■ Directions ■
(1) Gather every line of the listing below that contains "Association", matching its case exactly.
(2) Pick up the mailing-list thread about vdpa queue statistics after its final sentence and keep writing it.

■ Selected excerpt ■
[Start of section]
On 3/17/2022 7:27 PM, Jason Wang wrote:
On Fri, Mar 18, 2022 at 8:59 AM Si-Wei Liu <si-wei.liu@xxxxxxxxxx> wrote:
On 3/16/2022 7:32 PM, Jason Wang wrote:
On Thu, Mar 17, 2022 at 6:00 AM Si-Wei Liu <si-wei.liu@xxxxxxxxxx> wrote:
On 3/16/2022 12:10 AM, Eli Cohen wrote:
From: Si-Wei Liu <si-wei.liu@xxxxxxxxxx>
Sent: Wednesday, March 16, 2022 8:52 AM
To: Eli Cohen <elic@xxxxxxxxxx>
Cc: mst@xxxxxxxxxx; jasowang@xxxxxxxxxx; virtualization@xxxxxxxxxxxxxxxxxxxxxxxxxx; eperezma@xxxxxxxxxx; amorenoz@xxxxxxxxxx;
lvivier@xxxxxxxxxx; sgarzare@xxxxxxxxxx; Parav Pandit <parav@xxxxxxxxxx>
Subject: Re: [PATCH v1 1/2] vdpa: Add support for querying vendor statistics
On 3/15/2022 2:10 AM, Eli Cohen wrote:
<...snip...>
Say you got a vdpa net device created with 4 data queue pairs and a
control vq. On boot some guest firmware may support just F_CTRL_VQ but
not F_MQ, then the index for the control vq in guest ends up with 2, as
in this case there's only a single queue pair enabled for rx (index 0)
[End of section]
■ Listed records ■
[Start of section]
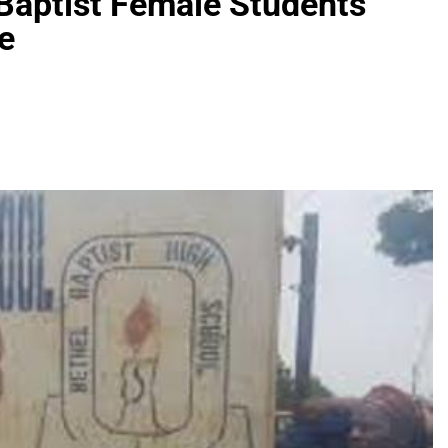
Baptist Female Students
e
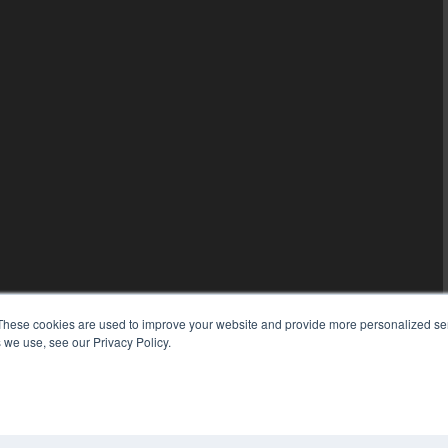
These cookies are used to improve your website and provide more personalized ser
 we use, see our Privacy Policy.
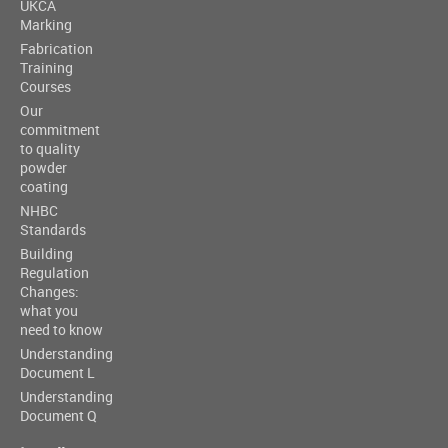
UKCA
Marking
Fabrication
Training
Courses
Our
commitment
to quality
powder
coating
NHBC
Standards
Building
Regulation
Changes:
what you
need to know
Understanding
Document L
Understanding
Document Q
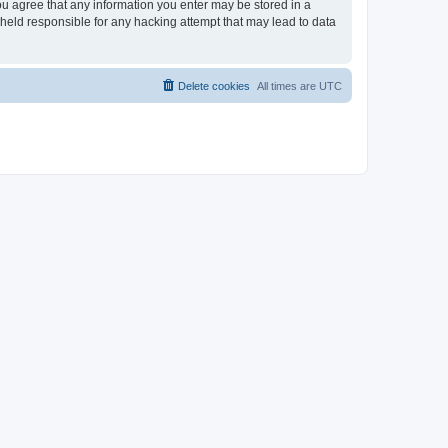
 you agree that any information you enter may be stored in a
e held responsible for any hacking attempt that may lead to data
Delete cookies
All times are
UTC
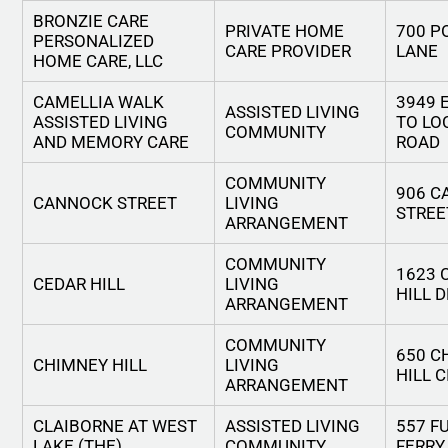
BRONZIE CARE
PRIVATE HOME
700 P
PERSONALIZED
CARE PROVIDER
LANE
HOME CARE, LLC
CAMELLIA WALK
3949 
ASSISTED LIVING
ASSISTED LIVING
TO LO
COMMUNITY
AND MEMORY CARE
ROAD
COMMUNITY
906 
CANNOCK STREET
LIVING
STREE
ARRANGEMENT
COMMUNITY
1623 
CEDAR HILL
LIVING
HILL 
ARRANGEMENT
COMMUNITY
650 C
CHIMNEY HILL
LIVING
HILL 
ARRANGEMENT
CLAIBORNE AT WEST
ASSISTED LIVING
557 F
LAKE (THE)
COMMUNITY
FERRY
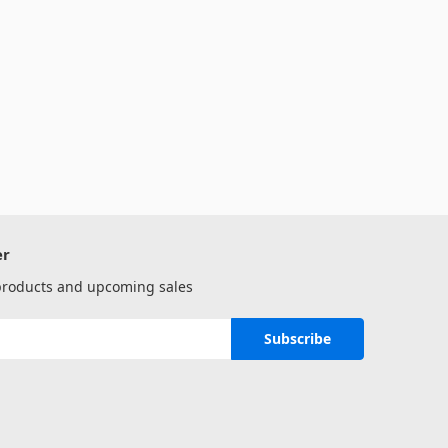
er
 products and upcoming sales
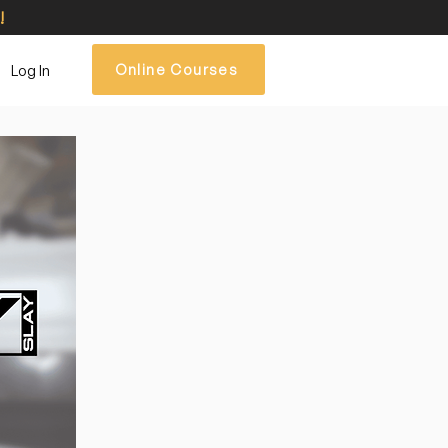
!
Log In
Online Courses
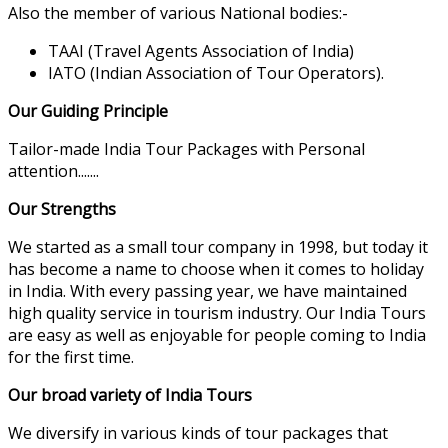
Also the member of various National bodies:-
TAAI (Travel Agents Association of India)
IATO (Indian Association of Tour Operators).
Our Guiding Principle
Tailor-made India Tour Packages with Personal
attention.......
Our Strengths
We started as a small tour company in 1998, but today it
has become a name to choose when it comes to holiday
in India. With every passing year, we have maintained
high quality service in tourism industry. Our India Tours
are easy as well as enjoyable for people coming to India
for the first time.
Our broad variety of India Tours
We diversify in various kinds of tour packages that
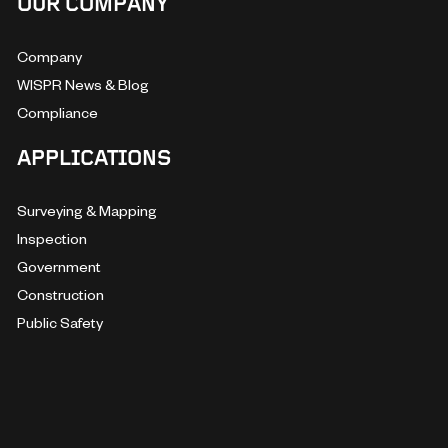
OUR COMPANY
Company
WISPR News & Blog
Compliance
APPLICATIONS
Surveying & Mapping
Inspection
Government
Construction
Public Safety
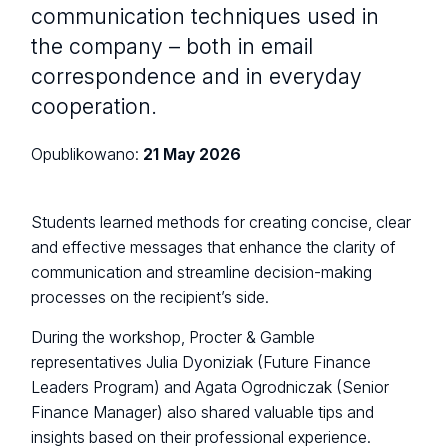
communication techniques used in
the company – both in email
correspondence and in everyday
cooperation.
Opublikowano:
21 May 2026
Students learned methods for creating concise, clear
and effective messages that enhance the clarity of
communication and streamline decision-making
processes on the recipient’s side.
During the workshop, Procter & Gamble
representatives Julia Dyoniziak (Future Finance
Leaders Program) and Agata Ogrodniczak (Senior
Finance Manager) also shared valuable tips and
insights based on their professional experience.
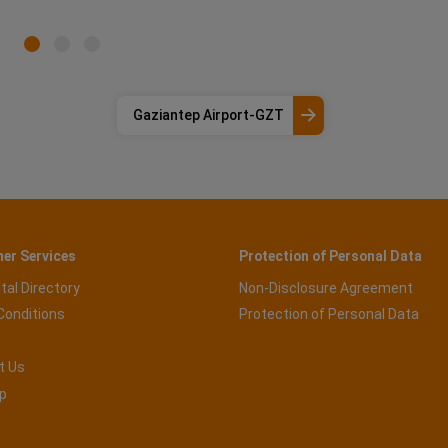
Gaziantep Airport-GZT
er Services
Protection of Personal Data
tal Directory
Non-Disclosure Agreement
Conditions
Protection of Personal Data
t Us
p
[End of section]
■ Answers per task ■
(1)
TAAI (Travel Agents Association of India)
IATO (Indian Association of Tour Operators).

(2)
and tx (index 1). From the host driver (e.g. mlx5_vdpa) perspective, the
control vq is the last vq following 8
If the host sees F_MQ was not negotiated but F_CTRL_VQ was, then it knows
that control VQ index is 2
Right, but I don't see this feature negotiation info getting returned
from your vdpa_dev_vendor_stats_fill(), or did I miss something? How do
you plan for host user to get this info? If you meant another "vdpa dev
show" command to query negotiated features ahead, this won't get the
same lock protected as the time you run the stat query. It's very easy
to miss that ephemeral queue index.
Right, so I suggested to include the negotiated features in the netlink message
for the statistics. That would save us from using two system calls to get the
information required and it answers your concern with respect to locking.
I think Jason was reluctant to adding this attribute to the message but can't
find where he explained the reasoning.
Maybe Jason can clarify and correct me, but I just did not get the same
impression as what you said? I just skimmed through all of the emails in
the thread, only finding that he didn't want device specific attribute
such as queue type to get returned by the vdpa core, which I agree. I'm
not sure if he's explicitly against piggyback negotiated features to aid
userspace parsing the index.
I think we need piggyback the negotiated features, otherwise as you
mentioned, we will probably get in-consistency.
Great. Thanks for confirming it.
But a question for the "host queue index", as mentioned before. It's
something that is not defined in the spec, so technically, vendor can
do any mappings between it and the index what guest can see. I feel
like we need to clarify it in the spec first.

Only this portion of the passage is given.